Yargıtay Kararı 11. Hukuk Dairesi 2015/5192 E. 2015/12200 K. 18.11.2015 T.

YARGITAY KARARI
DAİRE : 11. Hukuk Dairesi
ESAS NO : 2015/5192
KARAR NO : 2015/12200
KARAR TARİHİ : 18.11.2015

MAHKEMESİ : BAKIRKÖY 5. ASLİYE TİCARET MAHKEMESİ
TARİHİ : 25/09/2014
NUMARASI : 2014/432-2014/287

Taraflar arasında görülen davada Bakırköy 5. Asliye Ticaret Mahkemesi’nce verilen 25/09/2014 tarih ve 2014/432-2014/287 sayılı kararın Yargıtayca incelenmesi taraf vekilleri tarafından istenmiş ve temyiz dilekçesinin süresi içinde verildiği anlaşılmış olmakla, dava dosyası için Tetkik Hakimi tarafından düzenlenen rapor dinlendikten ve yine dosya içerisindeki dilekçe, layihalar, duruşma tutanakları ve tüm belgeler okunup, incelendikten sonra işin gereği görüşülüp, düşünüldü:
Davacı vekili, davalının taşıyıcı, müvekkilinin alt taşıyıcı olduğu bir taşıma işinde yükün zayii olması üzerine meydana gelen zarar tutarının davalı taşıyıcının sigortacısı tarafından karşılanmayan kısmının, davalı tarafça bizzat ödendiği iddiası ile bu kısmın müvekkilinden tahsili amacıyla gönderilen faturaya itiraz edilmesine rağmen, davalı tarafından bu miktarın müvekkili cari hesabından düşüldüğünü ileri sürerek, 29.236,26 Euro’nun davalıdan tahsilini talep etmiştir.

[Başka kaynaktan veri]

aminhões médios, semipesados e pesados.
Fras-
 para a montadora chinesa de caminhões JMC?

Davalı vekili, davanın reddini savunmuştur.
Mahkemece, davacı yanın davalının keşide ettiği 29.236,26 Euro tutarlı fatura bedelinin ödenmesine ilişkin 29.05.2009 tarihli ihtarname üzerine faturadan sorumlu olmadıkları iddiası ile bir menfi tespit davası açabilecek iken alacak davası açtığı gerekçesi ile davanın usulden reddine karar verilmiştir.

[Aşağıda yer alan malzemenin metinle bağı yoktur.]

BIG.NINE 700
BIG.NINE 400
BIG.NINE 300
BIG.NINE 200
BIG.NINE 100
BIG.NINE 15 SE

Kararı taraf vekilleri temyiz etmiştir.
1- Dava, davalı tarafından taşıması üstlenilen emtianın alt taşıyıcı olan davacıya ait araç üzerinde deniz taşıması sırasında zayi olması nedeni ile davalı tarafından mal sahibine ödenen bedelden davalının sigorta şirketi tarafından karşılanmayan kısmın davalı nezdindeki davacı cari hesabından düşülmesi üzerine, bu tutarın davalıdan tahsili talebine ilişkin alacak davası olup, davacının alacak davası açmasına engel bir durumun bulunmadığı, kaldı ki alacak davası sonucu verilecek kararın olumlu veya olumsuz mahiyette bir tespit hükmünü de ihtiva ettiği hususu gözden kaçırılarak, yazılı gerekçe ile davanın reddine karar verilmesi doğru görülmemiş, hükmün temyiz eden davacı yararına bozulması gerekmiştir.

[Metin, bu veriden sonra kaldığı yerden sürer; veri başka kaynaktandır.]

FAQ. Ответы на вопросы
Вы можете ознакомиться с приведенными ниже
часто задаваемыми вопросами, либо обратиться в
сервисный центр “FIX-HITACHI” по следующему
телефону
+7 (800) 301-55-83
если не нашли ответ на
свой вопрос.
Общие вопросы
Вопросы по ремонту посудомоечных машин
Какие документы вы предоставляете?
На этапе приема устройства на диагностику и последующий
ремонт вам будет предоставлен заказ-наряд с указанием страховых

2- Bozma sebep ve şekline göre davalı vekilinin vekalet ücretine yönelik temyiz itirazlarının bu aşamada incelenmesine yer olmadığına karar verilmiştir.
SONUÇ: Yukarıda (1) numaralı bentte açıklanan nedenle davacı vekilinin temyiz itirazlarının kabulü ile hükmün temyiz eden davacı yararın BOZULMASINA, (2) numaralı bentte açıklanan bozma sebep ve şekline göre davalı vekilinin vekalet ücretine yönelik temyiz itirazlarının bu aşamada incelenmesine YER OLMADIĞINA, ödedikleri temyiz peşin harcın istekleri halinde temyiz eden taraflara iadesine, 18/11/2015 tarihinde oybirliğiyle karar verildi.